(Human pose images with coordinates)
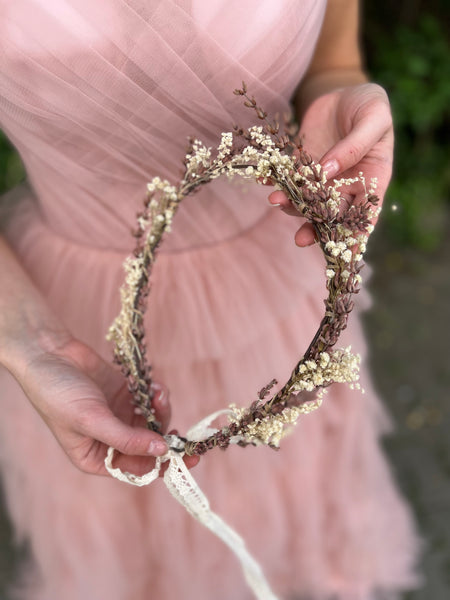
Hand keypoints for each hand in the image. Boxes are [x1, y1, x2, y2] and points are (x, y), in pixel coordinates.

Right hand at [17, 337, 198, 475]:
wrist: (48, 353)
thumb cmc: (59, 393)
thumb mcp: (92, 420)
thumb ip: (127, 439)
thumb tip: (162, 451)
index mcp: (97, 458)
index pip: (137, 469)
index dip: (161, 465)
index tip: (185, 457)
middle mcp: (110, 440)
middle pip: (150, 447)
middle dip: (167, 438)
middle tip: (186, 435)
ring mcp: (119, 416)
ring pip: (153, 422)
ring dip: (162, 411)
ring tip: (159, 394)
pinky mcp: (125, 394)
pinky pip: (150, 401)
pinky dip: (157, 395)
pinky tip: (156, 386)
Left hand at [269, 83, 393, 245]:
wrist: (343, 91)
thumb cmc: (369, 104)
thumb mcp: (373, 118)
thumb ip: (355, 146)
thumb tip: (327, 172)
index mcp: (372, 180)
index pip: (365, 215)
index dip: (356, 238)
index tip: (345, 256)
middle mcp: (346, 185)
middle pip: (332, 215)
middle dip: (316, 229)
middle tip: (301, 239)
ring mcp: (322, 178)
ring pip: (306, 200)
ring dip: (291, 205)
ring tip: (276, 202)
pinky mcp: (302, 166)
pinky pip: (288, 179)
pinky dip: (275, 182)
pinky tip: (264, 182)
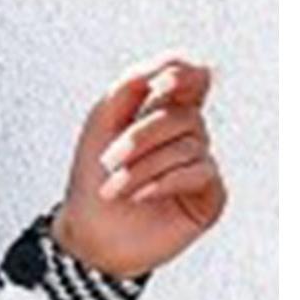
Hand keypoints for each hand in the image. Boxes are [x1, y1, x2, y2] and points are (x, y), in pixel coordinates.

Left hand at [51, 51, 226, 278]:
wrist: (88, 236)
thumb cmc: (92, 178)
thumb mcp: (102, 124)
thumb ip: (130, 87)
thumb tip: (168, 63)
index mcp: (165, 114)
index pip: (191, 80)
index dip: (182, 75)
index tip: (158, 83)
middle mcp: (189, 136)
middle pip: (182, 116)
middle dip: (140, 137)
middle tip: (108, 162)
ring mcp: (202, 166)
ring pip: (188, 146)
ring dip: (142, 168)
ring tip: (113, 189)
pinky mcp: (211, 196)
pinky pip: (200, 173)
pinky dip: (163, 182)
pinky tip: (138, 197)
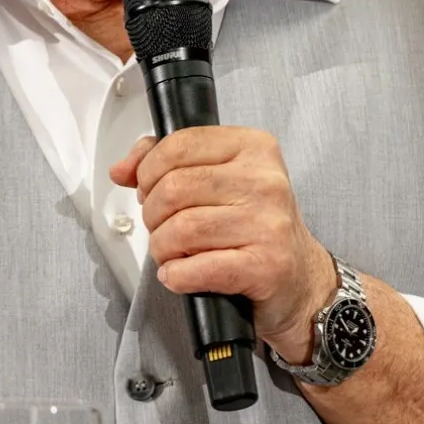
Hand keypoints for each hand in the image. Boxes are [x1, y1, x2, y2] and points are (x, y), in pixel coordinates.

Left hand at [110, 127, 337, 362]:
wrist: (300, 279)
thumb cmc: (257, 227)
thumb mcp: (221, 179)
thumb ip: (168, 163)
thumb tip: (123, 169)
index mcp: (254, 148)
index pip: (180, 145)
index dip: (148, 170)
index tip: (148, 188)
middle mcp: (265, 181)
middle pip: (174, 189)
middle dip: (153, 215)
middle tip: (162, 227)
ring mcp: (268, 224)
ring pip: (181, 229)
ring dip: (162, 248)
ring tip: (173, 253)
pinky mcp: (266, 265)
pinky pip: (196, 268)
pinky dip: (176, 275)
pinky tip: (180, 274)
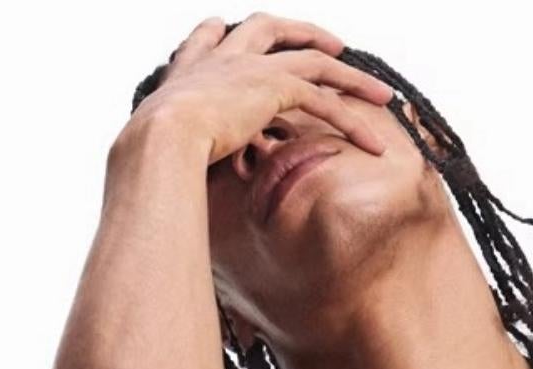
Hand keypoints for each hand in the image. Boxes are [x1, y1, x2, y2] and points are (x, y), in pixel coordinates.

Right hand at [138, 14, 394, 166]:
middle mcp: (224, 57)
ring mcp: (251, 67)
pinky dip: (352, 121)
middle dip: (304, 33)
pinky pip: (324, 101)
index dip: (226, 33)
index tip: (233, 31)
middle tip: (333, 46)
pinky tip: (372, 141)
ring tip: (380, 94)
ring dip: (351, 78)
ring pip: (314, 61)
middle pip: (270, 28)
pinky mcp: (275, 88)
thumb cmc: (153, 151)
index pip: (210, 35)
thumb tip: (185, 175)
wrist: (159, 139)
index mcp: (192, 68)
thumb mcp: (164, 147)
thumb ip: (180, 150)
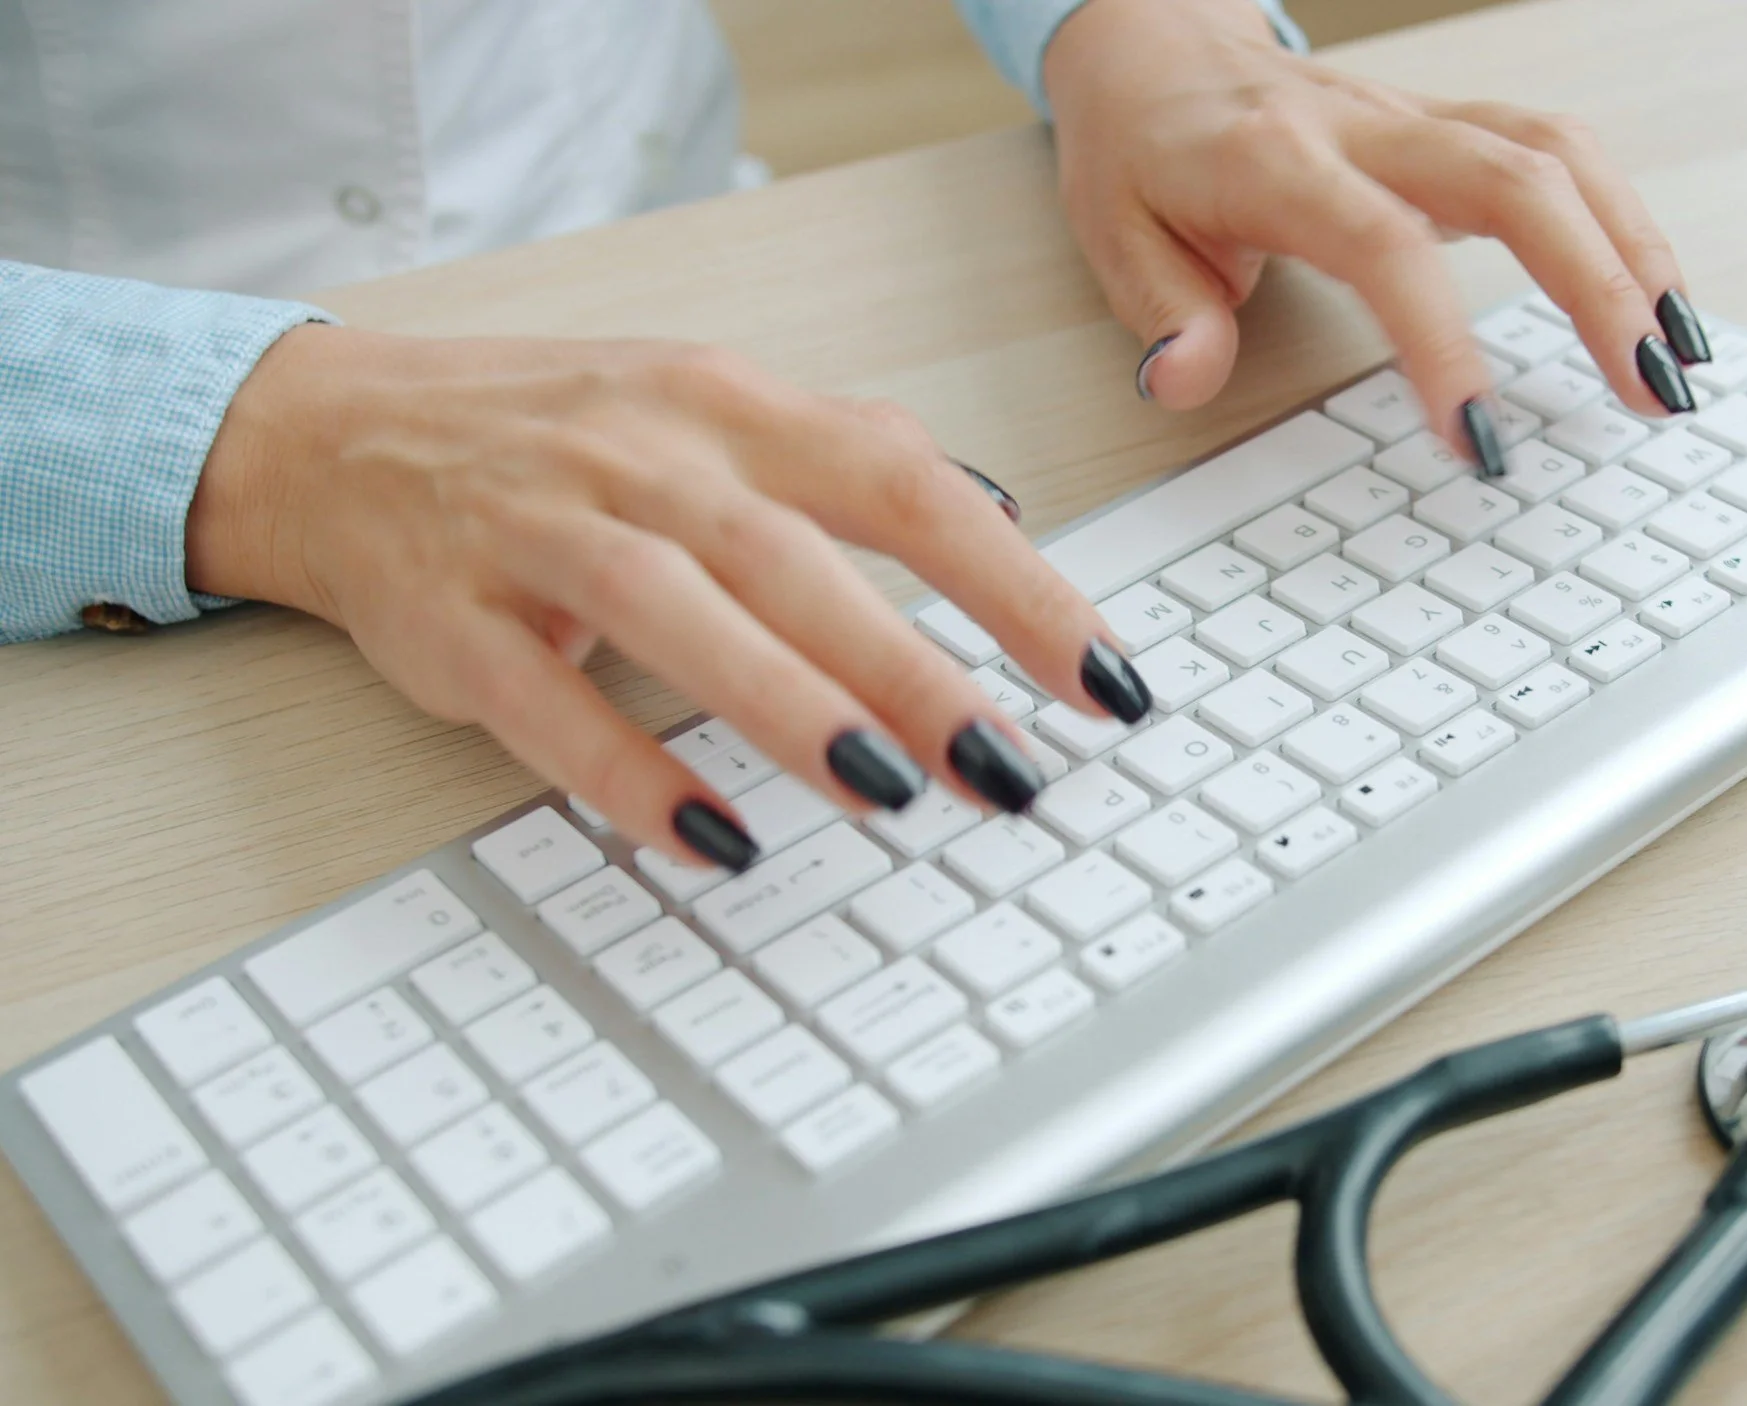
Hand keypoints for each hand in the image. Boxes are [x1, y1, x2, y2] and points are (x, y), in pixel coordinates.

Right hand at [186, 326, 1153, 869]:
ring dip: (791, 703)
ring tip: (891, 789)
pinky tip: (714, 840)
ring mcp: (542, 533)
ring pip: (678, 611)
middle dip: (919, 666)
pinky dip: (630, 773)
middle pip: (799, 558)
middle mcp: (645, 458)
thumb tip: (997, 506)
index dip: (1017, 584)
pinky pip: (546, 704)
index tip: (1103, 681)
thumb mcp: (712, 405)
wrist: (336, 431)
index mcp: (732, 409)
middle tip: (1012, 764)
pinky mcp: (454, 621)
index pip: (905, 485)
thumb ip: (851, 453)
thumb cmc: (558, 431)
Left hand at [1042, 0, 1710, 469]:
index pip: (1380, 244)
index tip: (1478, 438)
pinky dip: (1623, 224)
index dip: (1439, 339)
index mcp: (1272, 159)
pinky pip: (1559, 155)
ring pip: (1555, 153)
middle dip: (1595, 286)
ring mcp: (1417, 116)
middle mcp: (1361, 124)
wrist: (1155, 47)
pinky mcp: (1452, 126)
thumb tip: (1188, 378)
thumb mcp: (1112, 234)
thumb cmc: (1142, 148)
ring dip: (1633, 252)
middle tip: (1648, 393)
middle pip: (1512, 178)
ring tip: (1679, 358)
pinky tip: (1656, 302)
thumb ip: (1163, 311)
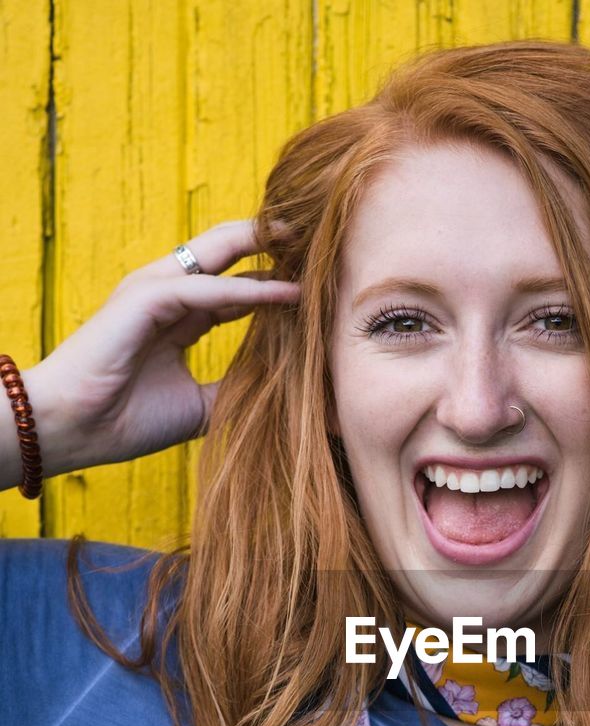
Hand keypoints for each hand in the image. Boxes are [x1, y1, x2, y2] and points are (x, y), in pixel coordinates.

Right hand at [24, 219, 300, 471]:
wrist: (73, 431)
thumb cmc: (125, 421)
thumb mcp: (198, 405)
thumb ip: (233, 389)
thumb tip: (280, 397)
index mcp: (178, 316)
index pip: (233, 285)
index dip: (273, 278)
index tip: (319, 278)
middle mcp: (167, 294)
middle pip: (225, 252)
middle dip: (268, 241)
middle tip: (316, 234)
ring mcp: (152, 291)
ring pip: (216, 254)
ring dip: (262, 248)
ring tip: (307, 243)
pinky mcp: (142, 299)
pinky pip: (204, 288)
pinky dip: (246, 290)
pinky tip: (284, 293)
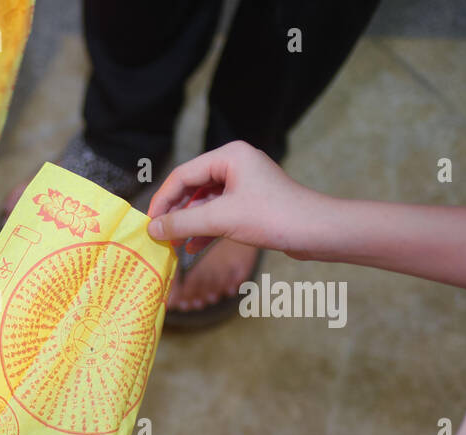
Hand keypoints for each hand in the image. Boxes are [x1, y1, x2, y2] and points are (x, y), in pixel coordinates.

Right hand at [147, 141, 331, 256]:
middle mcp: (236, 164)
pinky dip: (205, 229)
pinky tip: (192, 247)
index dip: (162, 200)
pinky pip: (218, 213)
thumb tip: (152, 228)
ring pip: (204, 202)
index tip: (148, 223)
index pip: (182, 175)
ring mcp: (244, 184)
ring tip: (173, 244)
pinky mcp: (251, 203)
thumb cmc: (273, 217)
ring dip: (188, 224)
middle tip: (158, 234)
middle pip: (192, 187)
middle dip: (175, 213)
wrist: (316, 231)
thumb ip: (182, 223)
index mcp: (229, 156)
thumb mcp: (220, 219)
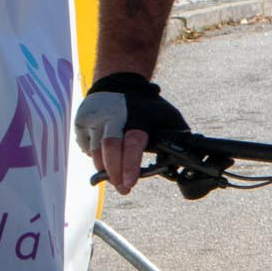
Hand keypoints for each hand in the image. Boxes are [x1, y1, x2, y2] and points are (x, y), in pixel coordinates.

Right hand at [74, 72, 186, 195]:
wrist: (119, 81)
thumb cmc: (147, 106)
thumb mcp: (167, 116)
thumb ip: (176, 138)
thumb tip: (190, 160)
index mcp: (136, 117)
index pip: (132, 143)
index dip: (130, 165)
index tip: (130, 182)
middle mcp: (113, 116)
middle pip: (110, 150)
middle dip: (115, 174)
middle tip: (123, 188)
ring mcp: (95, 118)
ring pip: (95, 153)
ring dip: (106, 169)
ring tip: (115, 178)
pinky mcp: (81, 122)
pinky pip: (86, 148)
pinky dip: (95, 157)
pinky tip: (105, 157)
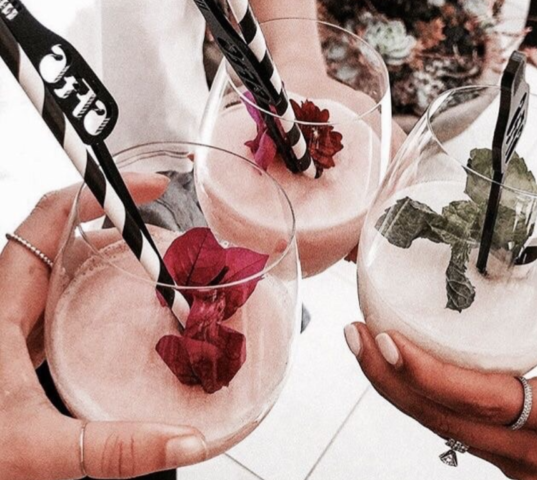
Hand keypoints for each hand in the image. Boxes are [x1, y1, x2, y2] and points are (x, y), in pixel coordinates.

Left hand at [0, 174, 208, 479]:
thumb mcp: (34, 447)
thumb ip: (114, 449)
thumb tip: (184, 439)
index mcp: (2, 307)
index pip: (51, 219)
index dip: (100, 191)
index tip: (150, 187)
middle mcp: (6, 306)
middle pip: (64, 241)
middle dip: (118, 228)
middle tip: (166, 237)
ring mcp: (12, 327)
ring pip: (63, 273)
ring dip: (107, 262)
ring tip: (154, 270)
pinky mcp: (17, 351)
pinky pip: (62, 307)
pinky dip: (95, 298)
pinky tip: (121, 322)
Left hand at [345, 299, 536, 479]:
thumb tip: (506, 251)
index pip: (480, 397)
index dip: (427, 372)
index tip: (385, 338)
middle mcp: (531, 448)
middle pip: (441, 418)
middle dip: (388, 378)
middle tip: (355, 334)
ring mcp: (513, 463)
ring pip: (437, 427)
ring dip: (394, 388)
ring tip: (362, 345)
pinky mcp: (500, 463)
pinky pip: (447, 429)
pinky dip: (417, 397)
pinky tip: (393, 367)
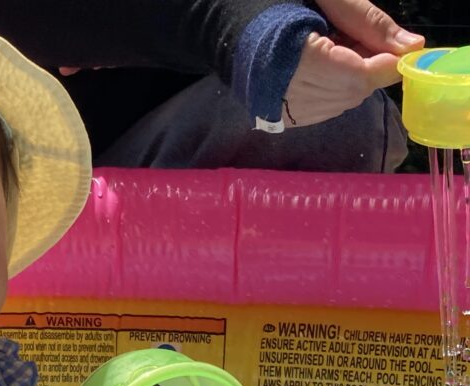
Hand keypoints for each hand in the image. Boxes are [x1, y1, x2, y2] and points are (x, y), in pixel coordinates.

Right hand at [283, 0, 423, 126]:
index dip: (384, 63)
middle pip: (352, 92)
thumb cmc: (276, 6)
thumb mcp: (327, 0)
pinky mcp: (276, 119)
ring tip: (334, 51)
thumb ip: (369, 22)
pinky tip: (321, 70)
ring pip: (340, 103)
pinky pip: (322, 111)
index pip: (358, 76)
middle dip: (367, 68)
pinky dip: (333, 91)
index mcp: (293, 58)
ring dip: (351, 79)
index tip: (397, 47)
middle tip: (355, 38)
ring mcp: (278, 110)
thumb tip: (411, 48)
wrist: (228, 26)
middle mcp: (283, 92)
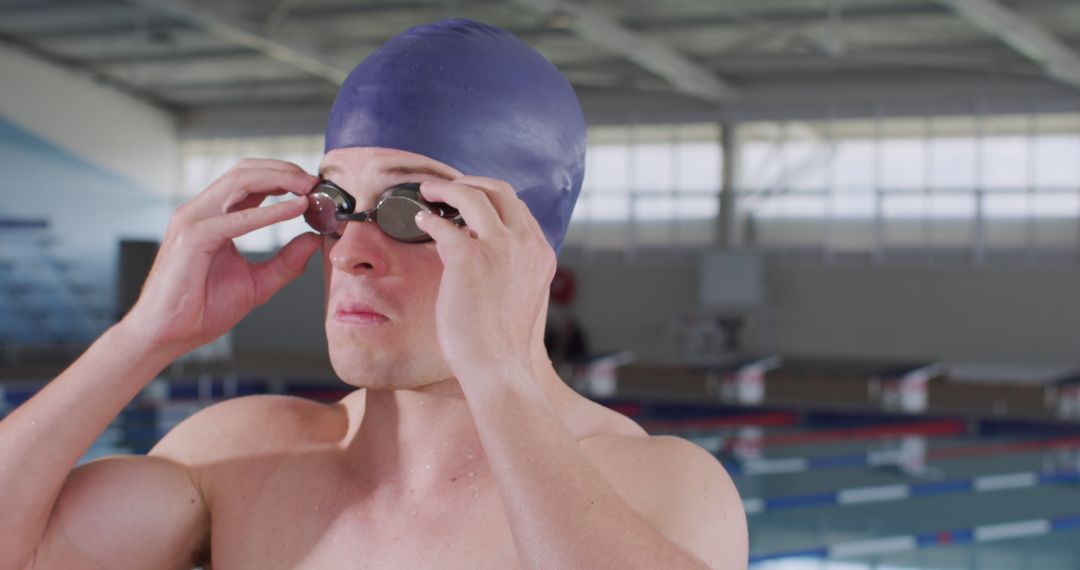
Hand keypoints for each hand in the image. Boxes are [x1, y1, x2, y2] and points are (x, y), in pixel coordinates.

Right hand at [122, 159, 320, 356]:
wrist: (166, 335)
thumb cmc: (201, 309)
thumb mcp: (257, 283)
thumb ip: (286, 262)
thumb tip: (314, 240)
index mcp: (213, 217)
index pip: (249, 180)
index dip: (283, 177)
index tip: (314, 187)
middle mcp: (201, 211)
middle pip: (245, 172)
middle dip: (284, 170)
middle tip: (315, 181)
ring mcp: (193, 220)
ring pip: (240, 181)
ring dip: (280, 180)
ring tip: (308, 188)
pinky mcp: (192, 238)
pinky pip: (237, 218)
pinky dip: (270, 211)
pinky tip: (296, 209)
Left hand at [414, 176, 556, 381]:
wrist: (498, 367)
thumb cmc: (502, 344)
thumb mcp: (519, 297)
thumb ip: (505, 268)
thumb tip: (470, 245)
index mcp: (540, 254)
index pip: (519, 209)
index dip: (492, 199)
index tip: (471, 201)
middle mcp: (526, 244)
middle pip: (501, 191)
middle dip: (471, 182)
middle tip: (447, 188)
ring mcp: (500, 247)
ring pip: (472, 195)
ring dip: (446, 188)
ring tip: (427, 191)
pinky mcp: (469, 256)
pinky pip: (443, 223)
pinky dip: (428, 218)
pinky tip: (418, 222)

» Required action: For the data above, set down exactly the lines from the line with "ring mcp: (12, 327)" to the line with "pinky pip: (322, 111)", both included, leaving pictures out.

» Response to the exercise:
ring mcp: (12, 327)
ring pip: (63, 273)
ring dip: (107, 262)
ring tip: (154, 270)
pinky mcp: (17, 351)
pinky pip: (62, 307)
pinky dip: (95, 298)
pinky tip: (121, 322)
Left hand at [345, 299, 536, 479]:
thumb tip: (506, 251)
index pip: (480, 397)
index dip: (427, 372)
index tip: (385, 338)
middle mcp: (531, 448)
middle pip: (441, 418)
middle dip: (388, 378)
middle tip: (355, 334)
ring mcp: (513, 463)
ring pip: (437, 427)
ring dip: (394, 388)
ring tip: (362, 345)
pinky mcp: (500, 463)
pinky pip: (447, 429)
pinky dip: (417, 397)
pinky tip: (393, 367)
Hand keypoints for each hand in the image. Boxes are [x1, y1, x2, y2] and points are (x, y), in pixel coordinates.

Right hand at [283, 0, 423, 126]:
index dip: (384, 63)
middle pip: (352, 92)
thumb cmc: (276, 6)
thumb mcp: (327, 0)
pinky mcp: (276, 119)
ring tip: (334, 51)
thumb ip: (369, 22)
pinky tip: (321, 70)
ring pip: (340, 103)
pinky pip: (322, 111)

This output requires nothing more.